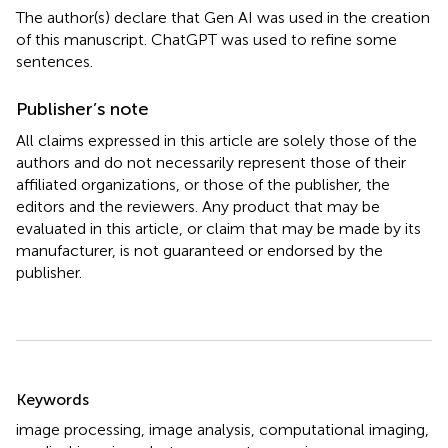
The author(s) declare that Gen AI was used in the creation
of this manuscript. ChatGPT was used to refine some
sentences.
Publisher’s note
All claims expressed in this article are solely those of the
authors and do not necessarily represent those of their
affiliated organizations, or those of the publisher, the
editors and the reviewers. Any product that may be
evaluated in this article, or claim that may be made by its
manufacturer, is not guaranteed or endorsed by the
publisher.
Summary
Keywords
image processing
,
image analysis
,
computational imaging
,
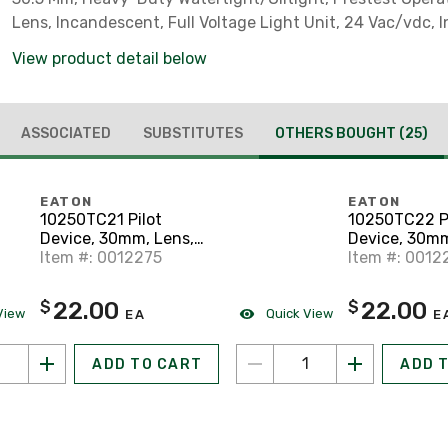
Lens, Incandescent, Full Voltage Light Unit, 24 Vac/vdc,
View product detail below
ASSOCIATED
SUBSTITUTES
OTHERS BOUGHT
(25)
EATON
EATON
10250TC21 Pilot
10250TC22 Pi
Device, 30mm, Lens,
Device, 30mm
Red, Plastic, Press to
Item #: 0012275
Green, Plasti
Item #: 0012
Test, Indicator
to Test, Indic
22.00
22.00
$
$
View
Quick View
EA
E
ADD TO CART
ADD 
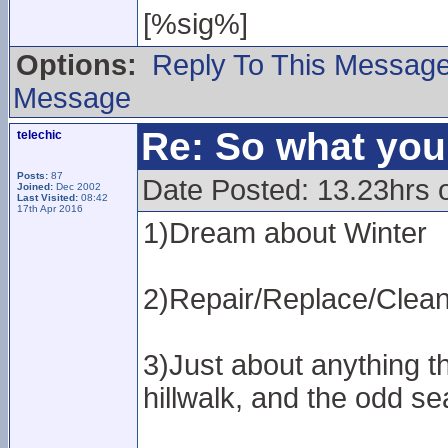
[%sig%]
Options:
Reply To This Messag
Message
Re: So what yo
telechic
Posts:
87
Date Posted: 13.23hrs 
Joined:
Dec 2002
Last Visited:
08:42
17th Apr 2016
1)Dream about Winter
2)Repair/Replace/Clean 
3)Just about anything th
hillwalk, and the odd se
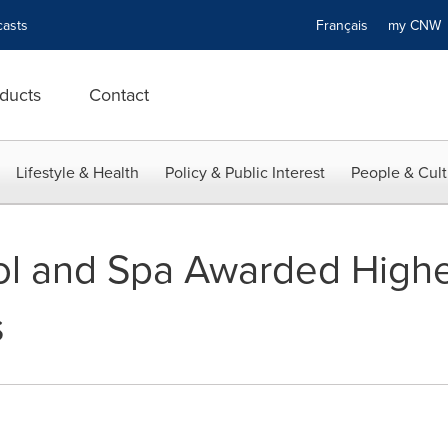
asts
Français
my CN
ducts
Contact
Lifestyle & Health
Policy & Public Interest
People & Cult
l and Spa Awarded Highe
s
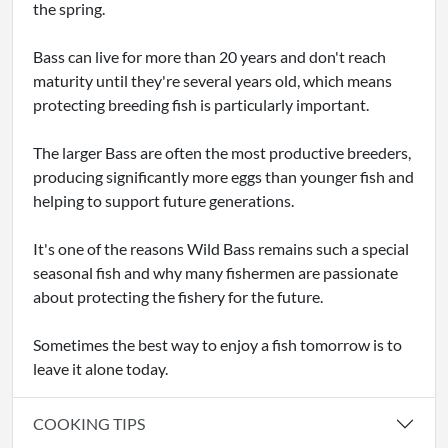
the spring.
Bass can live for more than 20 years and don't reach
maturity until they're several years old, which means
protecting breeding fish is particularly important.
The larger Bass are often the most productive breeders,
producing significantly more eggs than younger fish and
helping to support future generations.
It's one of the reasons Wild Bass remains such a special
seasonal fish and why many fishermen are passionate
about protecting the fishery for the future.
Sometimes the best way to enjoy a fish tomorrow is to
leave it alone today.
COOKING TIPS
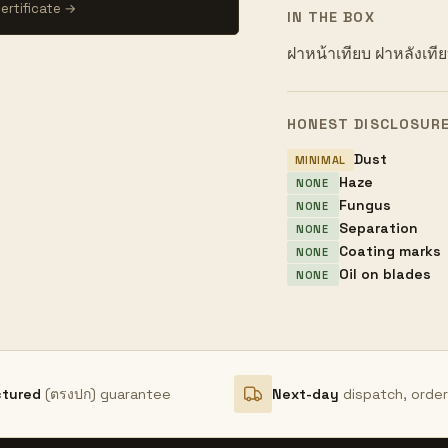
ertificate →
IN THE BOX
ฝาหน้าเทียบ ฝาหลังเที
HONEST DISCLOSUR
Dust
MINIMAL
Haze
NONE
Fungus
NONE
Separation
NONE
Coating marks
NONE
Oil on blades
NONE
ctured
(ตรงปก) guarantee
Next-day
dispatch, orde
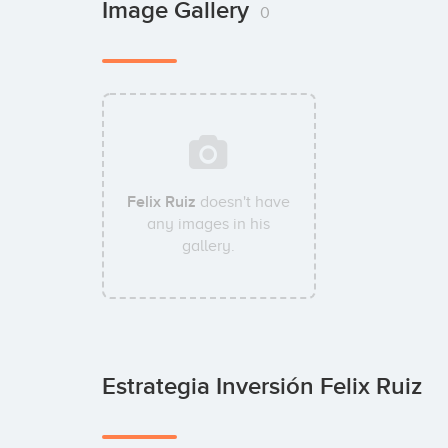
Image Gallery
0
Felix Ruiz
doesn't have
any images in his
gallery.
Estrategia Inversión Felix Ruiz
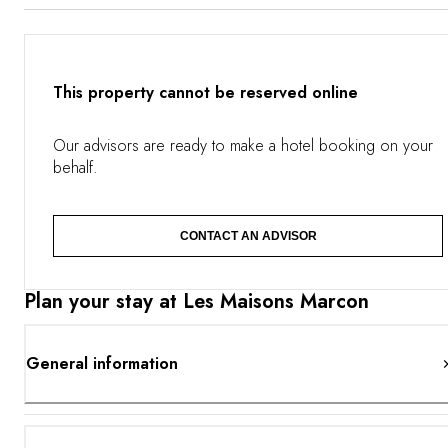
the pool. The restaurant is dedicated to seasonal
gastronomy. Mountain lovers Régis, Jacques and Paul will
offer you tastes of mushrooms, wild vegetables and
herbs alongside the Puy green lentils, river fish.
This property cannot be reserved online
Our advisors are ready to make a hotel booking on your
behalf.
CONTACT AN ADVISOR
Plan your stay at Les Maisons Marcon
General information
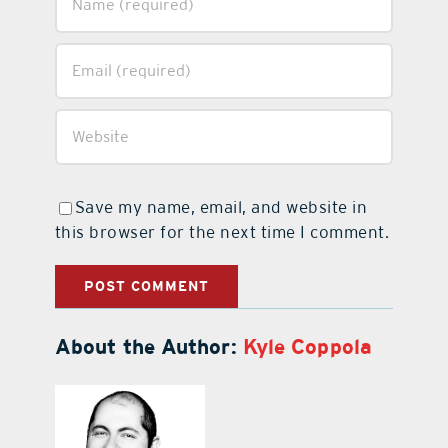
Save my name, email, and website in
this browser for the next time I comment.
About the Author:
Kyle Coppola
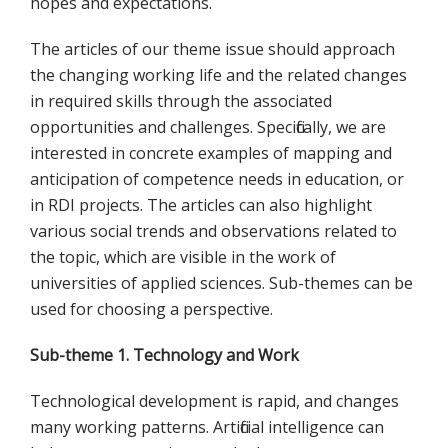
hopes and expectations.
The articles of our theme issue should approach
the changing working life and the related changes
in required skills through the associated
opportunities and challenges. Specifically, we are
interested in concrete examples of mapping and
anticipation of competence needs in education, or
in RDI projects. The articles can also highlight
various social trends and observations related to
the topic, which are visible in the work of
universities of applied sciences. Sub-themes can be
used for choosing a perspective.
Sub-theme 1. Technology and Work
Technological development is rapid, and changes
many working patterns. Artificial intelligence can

------------------------------

_The task_
For every record above, repeat the text exactly and omit any picture.

_Finished task_
The author(s) declare that Gen AI was used in the creation
of this manuscript. ChatGPT was used to refine some
sentences.
Publisher’s note
All claims expressed in this article are solely those of the
authors and do not necessarily represent those of their
affiliated organizations, or those of the publisher, the
editors and the reviewers. Any product that may be
evaluated in this article, or claim that may be made by its
manufacturer, is not guaranteed or endorsed by the
publisher.
Summary
Keywords
image processing
,
image analysis
,
computational imaging
,
Lens, Incandescent, Full Voltage Light Unit, 24 Vac/vdc,
View product detail below
ASSOCIATED
SUBSTITUTES
OTHERS BOUGHT
(25)
EATON
EATON
10250TC21 Pilot
10250TC22 Pi
Device, 30mm, Lens,
Device, 30mm
Red, Plastic, Press to
Item #: 0012275
Green, Plasti
Item #: 0012
Test, Indicator
to Test, Indic
22.00
22.00
$
$
View
Quick View
EA
E
ADD TO CART
ADD 
[%sig%]
Options:
Reply To This Messag
Message
Re: So what yo
telechic
Posts:
87
Date Posted: 13.23hrs 
Joined:
Dec 2002
Last Visited:
08:42
17th Apr 2016
1)Dream about Winter
2)Repair/Replace/Clean 
3)Just about anything th
hillwalk, and the odd se
asts
Français
my CN
ducts
Contact
Lifestyle & Health
Policy & Public Interest
People & Cult
l and Spa Awarded Highe
s
the spring.
Bass can live for more than 20 years and don't reach
maturity until they're several years old, which means
protecting breeding fish is particularly important.
The larger Bass are often the most productive breeders,
producing significantly more eggs than younger fish and
helping to support future generations.
It's one of the reasons Wild Bass remains such a special
seasonal fish and why many fishermen are passionate
about protecting the fishery for the future.
Sometimes the best way to enjoy a fish tomorrow is to
leave it alone today.
COOKING TIPS
ertificate →
IN THE BOX
ฝาหน้าเทียบ ฝาหลังเที
HONEST DISCLOSUR
Dust
MINIMAL
Haze
NONE
Fungus
NONE
Separation
NONE
Coating marks
NONE
Oil on blades
NONE
ctured
(ตรงปก) guarantee
Next-day
dispatch, orde
Image Gallery
0
Felix Ruiz
doesn't have
any images in his
gallery.
Estrategia Inversión Felix Ruiz
the pool. The restaurant is dedicated to seasonal
gastronomy. Mountain lovers Régis, Jacques and Paul will
offer you tastes of mushrooms, wild vegetables and
herbs alongside the Puy green lentils, river fish.
This property cannot be reserved online
Our advisors are ready to make a hotel booking on your
behalf.
CONTACT AN ADVISOR
Plan your stay at Les Maisons Marcon
General information
Save my name, email, and website in
this browser for the next time I comment.
About the Author:
Kyle Coppola
hopes and expectations.
The articles of our theme issue should approach
the changing working life and the related changes
in required skills through the associated
opportunities and challenges. Specifically, we are
interested in concrete examples of mapping and
anticipation of competence needs in education, or
in RDI projects. The articles can also highlight
various social trends and observations related to
the topic, which are visible in the work of
universities of applied sciences. Sub-themes can be
used for choosing a perspective.
Sub-theme 1. Technology and Work
Technological development is rapid, and changes
many working patterns. Artificial intelligence can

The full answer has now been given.